31. Kötü muameleye maruz kalması nedeniyle mağdur olduğunu ileri süren kişilerin kötü muamele yasağı kapsamına giren ağırlıkta bir muamele görmüş olabileceklerini gösteren emareleri ve delilleri sunmaları gerektiğini belirtmek gerekir. Bu kapsamda mağdur olduğunu ileri süren kişilerin olgulara dayanmayan yetersiz açıklamaları, iddialarının delillerle desteklenmemesi hatta kimi zaman delillerin uyumsuzluğu, kötü muamelenin yapıldığı yer, zaman ve diğer konulardaki çelişkili ifadeleri gibi hususlar kötü muamelenin gerçekliğini şüpheye düşürür. Bu durumda iddiaların savunabilir olduğundan, dolayısıyla bu iddialara ilişkin derhâl resmî bir soruşturma başlatılması gerekliliğinden söz edilemeyecektir. Bu gibi durumlar -iddiaların güçlü bir dayanak ile birlikte yetkili merciler nezdinde dile getirilmemesi- söz konusu olduğunda mağdur olduğunu ileri süren kişilerin etkili bir soruşturma yürütülmesine ilişkin meşru (haklı) bir beklentiye girebileceklerinin söylenebilmesi de mümkün değildir (Beyza Metin, B. No: 2014/19426, 12/12/2018, §§ 45, 46).

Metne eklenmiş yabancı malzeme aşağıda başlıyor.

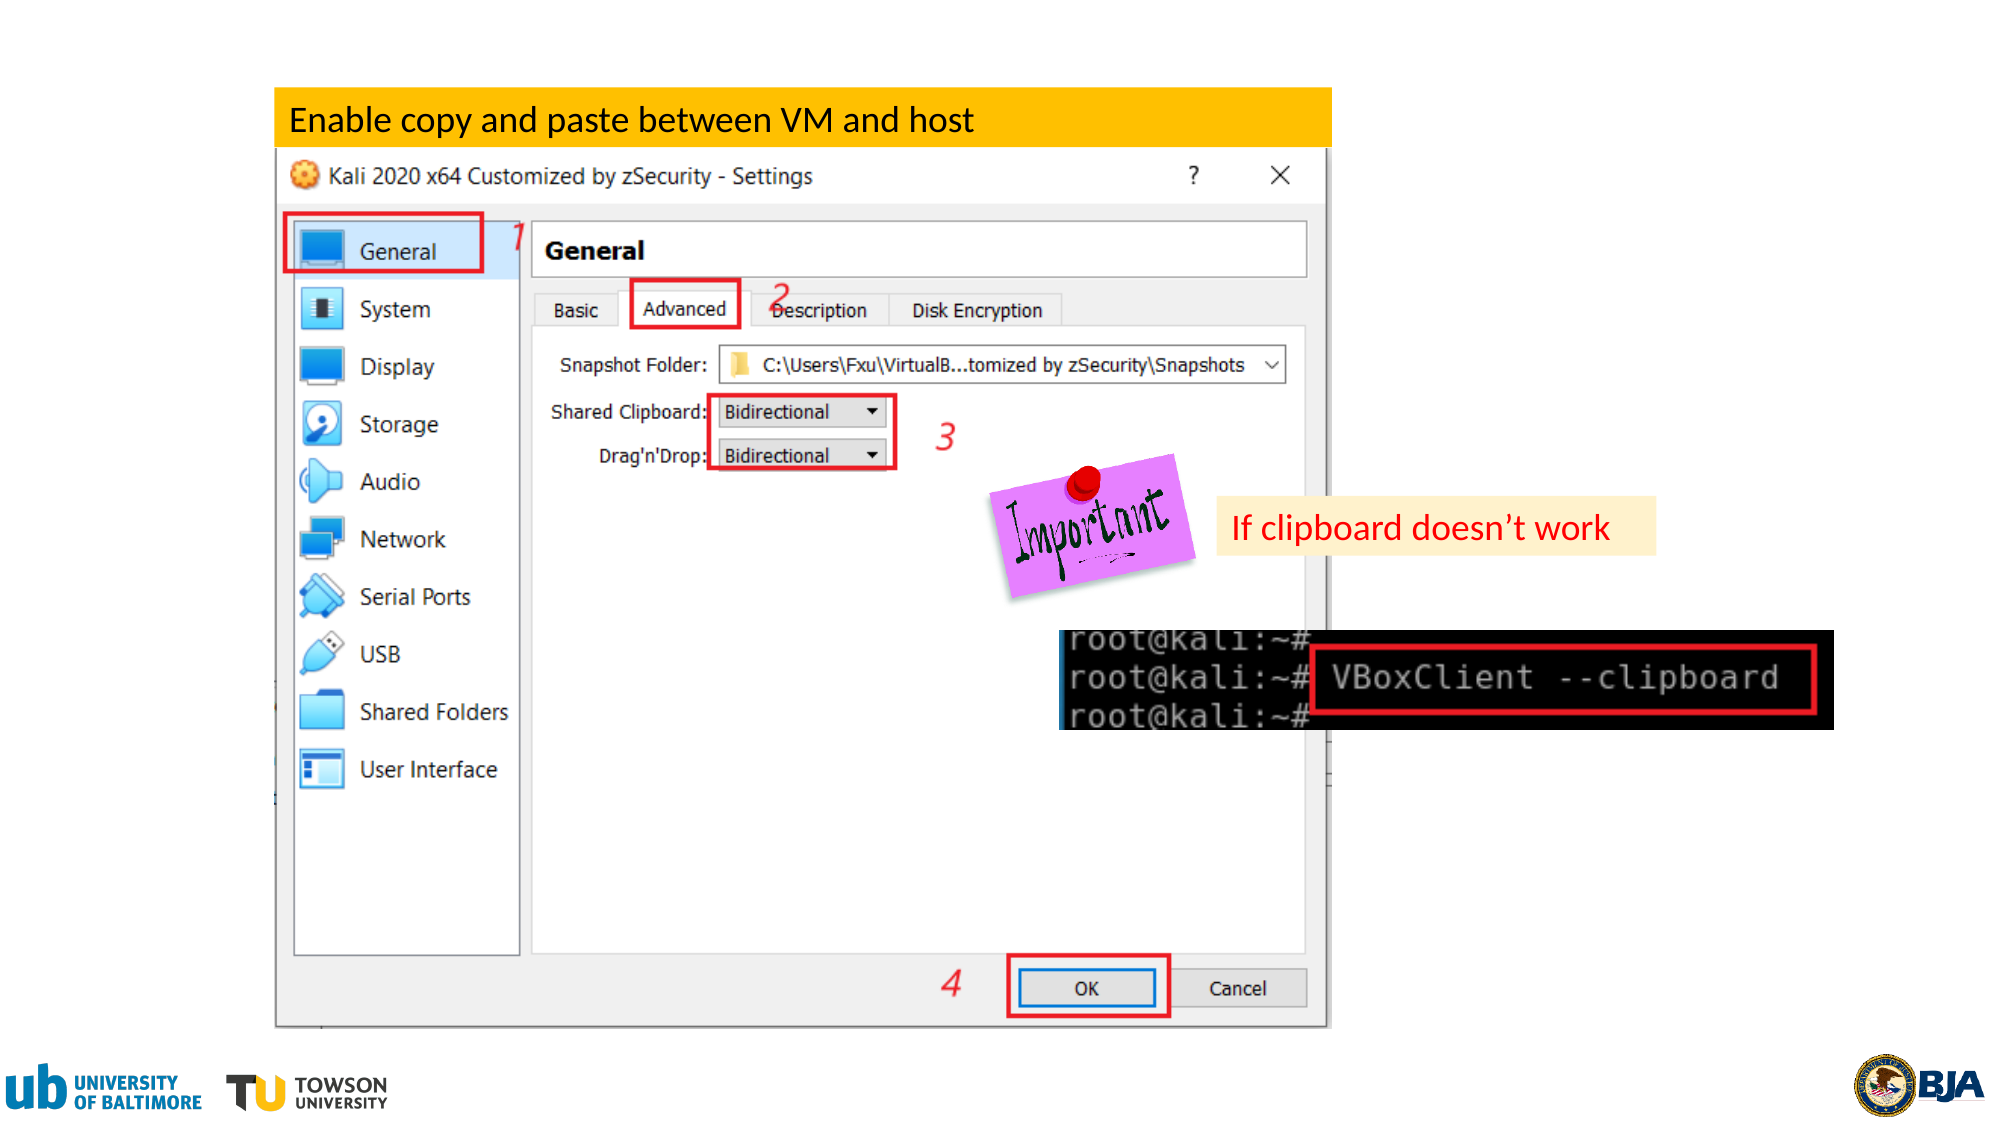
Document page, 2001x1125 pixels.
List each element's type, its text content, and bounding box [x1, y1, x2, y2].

32. Başvurucu, kaza sonrası araçtan indirilerek kelepçeli şekilde tutulmasından şikâyet etmiştir. Somut olay özelinde başvurucunun polisin dur ihtarına uymaması nedeniyle trafikte yaşanan takibin kaza ile sonuçlanmasını müteakip yakalanarak gözaltına alındığı ve olayın gece vakti cereyan ettiği gözönünde bulundurulmalıdır. Olayı çevreleyen koşullar dikkate alındığında kolluk görevlilerinin başkalarının zarar görmemesi için gözetmesi gereken olası riskler ve güvenlik gerekleri doğrultusunda başvurucuya kelepçe takmasının makul bir tedbir olduğu ve kelepçe takmalarının bu olayda kötü muamele yasağının ihlali için aranan asgari ağırlık derecesini aşan bir muamele olmadığı sonucuna ulaşılmıştır.
33. Başvurucu ayrıca gözaltı sırasında fiziksel ve sözlü şiddete maruz kaldığını beyan etmiştir. Başvurucu hakkında olayın hemen akabinde düzenlenen adli muayene raporunda darp ve cebir izine rastlanmadığı belirtilmiştir. Başvurucunun olay anında yanında bulunan C.I.nın kazanın hemen ardından alınan ilk ifadesinde kötü muameleye ilişkin bir beyanı olmadığı gibi diğer araçtaki kişilerin de darp ve cebir eylemine ilişkin bir beyanı söz konusu değildir. Ayrıca kafasına, vücuduna tekme atıldığını ileri süren başvurucunun bu eylemler sonucunda vücudunda bir yaralanma meydana gelip gelmediği yönünde bir açıklama yapmadığı, kötü muamele iddialarını destekleyen bir bulgu ortaya koyamadığı görülmüştür. Yine başvurucunun sözlü şiddet iddialarını destekleyen bir veri dosya kapsamında bulunmamaktadır.
34. Tüm bu tespit ve belirlemelere göre başvurucunun kötü muameleye maruz kaldığına ilişkin savunulabilir bir iddia ortaya koyamadığı sonucuna ulaşılmıştır.
35. Açıklanan gerekçelerle başvurunun diğer kabul edilebilirlik koşulları yönünden incelenmeksizin açıkça dayanaktan yoksun olması nedeniyle kabul edilemez olduğuna karar verilmesi gerekir.
VI. HÜKÜM
Açıklanan gerekçelerle;
A. Kötü muamele yasağının ihlal edildiğine ilişkin iddianın açıkça dayanaktan yoksun olması nedeniyle KABUL EDİLEMEZ OLDUĞUNA,
B. Yargılama giderlerinin başvurucular üzerinde BIRAKILMASINA 8/2/2023 tarihinde OYBİRLİĞİYLE karar verildi.